Os comentários a seguir foram feitos
após o Ibovespa ter o maior avanço desde maio de 2009, na quinta-feira,
enquanto o dólar era negociado perto do patamar mais baixo em seis
meses. O custo para garantir a dívida do país contra o não pagamento no
mercado de swaps, ou CDS, teve a maior queda desde 19 de dezembro.
Amer Bisat, gestor de recursos de
mercados emergentes da BlackRock, maior gestora de ativos do mundo, com
US$ 4,6 trilhões. Ele diz que a empresa “começou a se engajar” no
Brasil:
— Uma nova mudança, uma completa mudança
de paradigma, será muito positiva para uma economia que vive uma
recessão severa. A reversão dos desequilíbrios como resultado da
estabilidade política será muito positiva. E o Brasil está muito barato.
O Brasil tem uma enorme quantidade de valor — diz. — É muito difícil
para nós ter uma visão política, mas estamos esperando. Quando o cenário
político se desenrolar, queremos ver como a economia reagirá a isso.
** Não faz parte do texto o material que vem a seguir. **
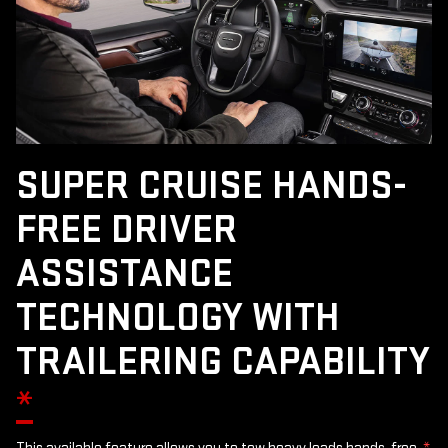
SUPER CRUISE HANDS-
FREE DRIVER
ASSISTANCE
TECHNOLOGY WITH
TRAILERING CAPABILITY
*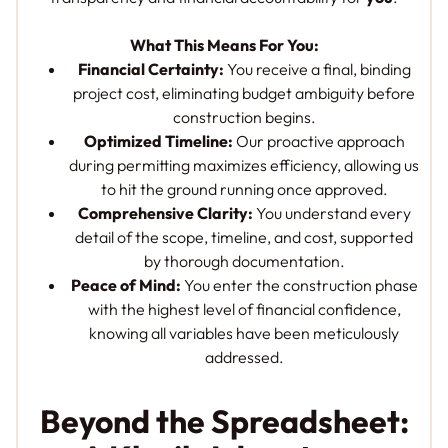
What This Means For You:
Financial Certainty:
You receive a final, binding
project cost, eliminating budget ambiguity before
construction begins.
Optimized Timeline:
Our proactive approach
during permitting maximizes efficiency, allowing us
to hit the ground running once approved.
Comprehensive Clarity:
You understand every
detail of the scope, timeline, and cost, supported
by thorough documentation.
Peace of Mind:
You enter the construction phase
with the highest level of financial confidence,
knowing all variables have been meticulously
addressed.
Beyond the Spreadsheet: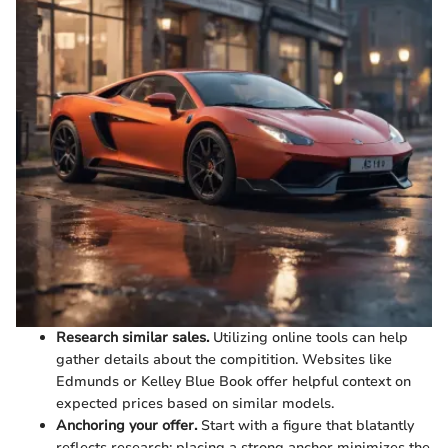
Research similar sales.
Utilizing online tools can help
gather details about the compitition. Websites like
Edmunds or Kelley Blue Book offer helpful context on
expected prices based on similar models.
Anchoring your offer.
Start with a figure that blatantly
reflects research; placing a strong anchor minimizes the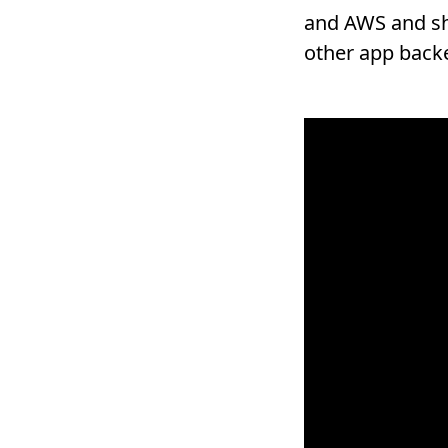
and AWS and sho
other app back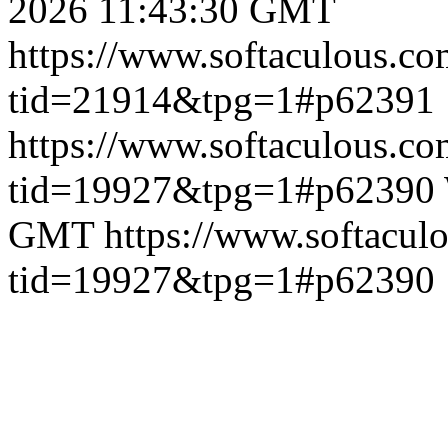
2026 11:43:30 GMT
https://www.softaculous.co
tid=21914&tpg=1#p62391
https://www.softaculous.co
tid=19927&tpg=1#p62390
GMT
https://www.softacul
tid=19927&tpg=1#p62390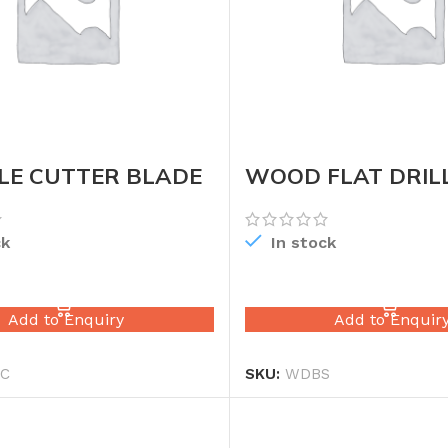
LE CUTTER BLADE
WOOD FLAT DRILL
SET
ck
In stock
READ MORE
READ MORE
Add to Enquiry
Add to Enquir
C
SKU:
WDBS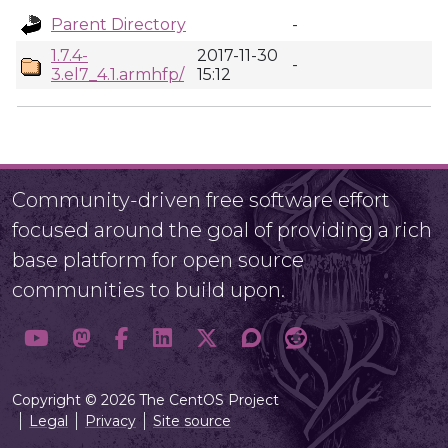
Parent Directory
-
1.7.4-
2017-11-30
-
3.el7_4.1.armhfp/
15:12
Community-driven free software effort
focused around the goal of providing a rich
base platform for open source
communities to build upon.
Copyright © 2026 The CentOS Project
Legal
Privacy
Site source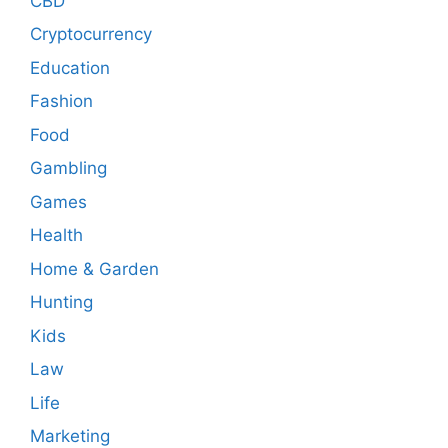
CBD
Cryptocurrency
Education
Fashion
Food
Gambling
Games
Health
Home & Garden
Hunting
Kids
Law
Life
Marketing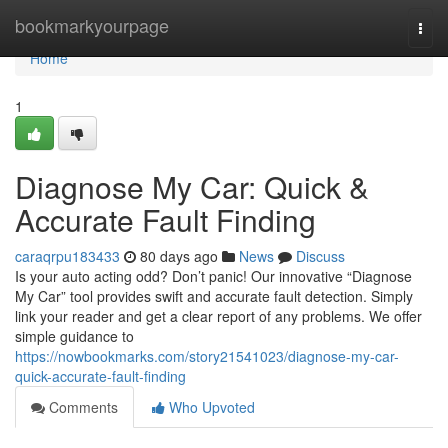
Home
bookmarkyourpage
Togg
navi
Home
1
Diagnose My Car: Quick &
Accurate Fault Finding
caraqrpu183433
80 days ago
News
Discuss
Is your auto acting odd? Don’t panic! Our innovative “Diagnose
My Car” tool provides swift and accurate fault detection. Simply
link your reader and get a clear report of any problems. We offer
simple guidance to
https://nowbookmarks.com/story21541023/diagnose-my-car-
quick-accurate-fault-finding
Comments
Who Upvoted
Sean Newman, gestor de recursos em
Atlanta da Invesco Advisers, que recomenda a compra de ativos
brasileiros. Sua empresa administra US$ 776 bilhões em ativos:
— O legado (do governo atual) certamente
será um reflexo de como não administrar uma economia. Será um caso de
estudo nas faculdades de negócios nos próximos anos.
Bianca Taylor, analista e estrategista
de títulos soberanos da Loomis Sayles & Co., em Boston, que ajuda a
administrar US$ 229,1 bilhões em ativos, incluindo notas do governo
brasileiro:
— O processo de impeachment como um todo
poderá ser acelerado. Ficou claro que Dilma e ele (Lula) já não estão
pensando no país, e sim neles mesmos. E esta é uma lógica muito
perigosa. Eles não parecem estar preocupados com o cenário econômico,
mas apenas em sua sobrevivência pessoal. Esse governo não estará aí no
fim do ano. Uma mudança drástica poderia acontecer nos próximos dias.
Gregory Lesko, gestor de recursos da Deltec Asset Management em Nova York:
— Há um processo complicado de
impeachment no Brasil — diz. — Claramente a mudança está ocorrendo e
isso só pode ser considerado, pelo menos por enquanto, uma boa notícia,
porque o país vem sendo administrado de forma bastante negativa para os
investimentos.
— Os juros brasileiros são muito altos, a
inflação começou a ceder um pouco. Eu acho que se houver alguma
disciplina fiscal o dinheiro virá para o país, os juros poderiam cair e
poderíamos até mesmo ver a moeda extrapolar e tornar-se excessivamente
forte, porque não há rendimentos em nenhuma outra parte do mundo. Se as
pessoas tiverem a confiança de que as dinâmicas entre dívida e PIB se
estabilizarão, acho que poderá haver uma quantidade significativa de
dinheiro entrando no país, o que fortalecerá a moeda e reduzirá a
inflação. Trata-se de um ciclo virtuoso muito positivo. É por isso que o
mercado está tão animado com uma mudança.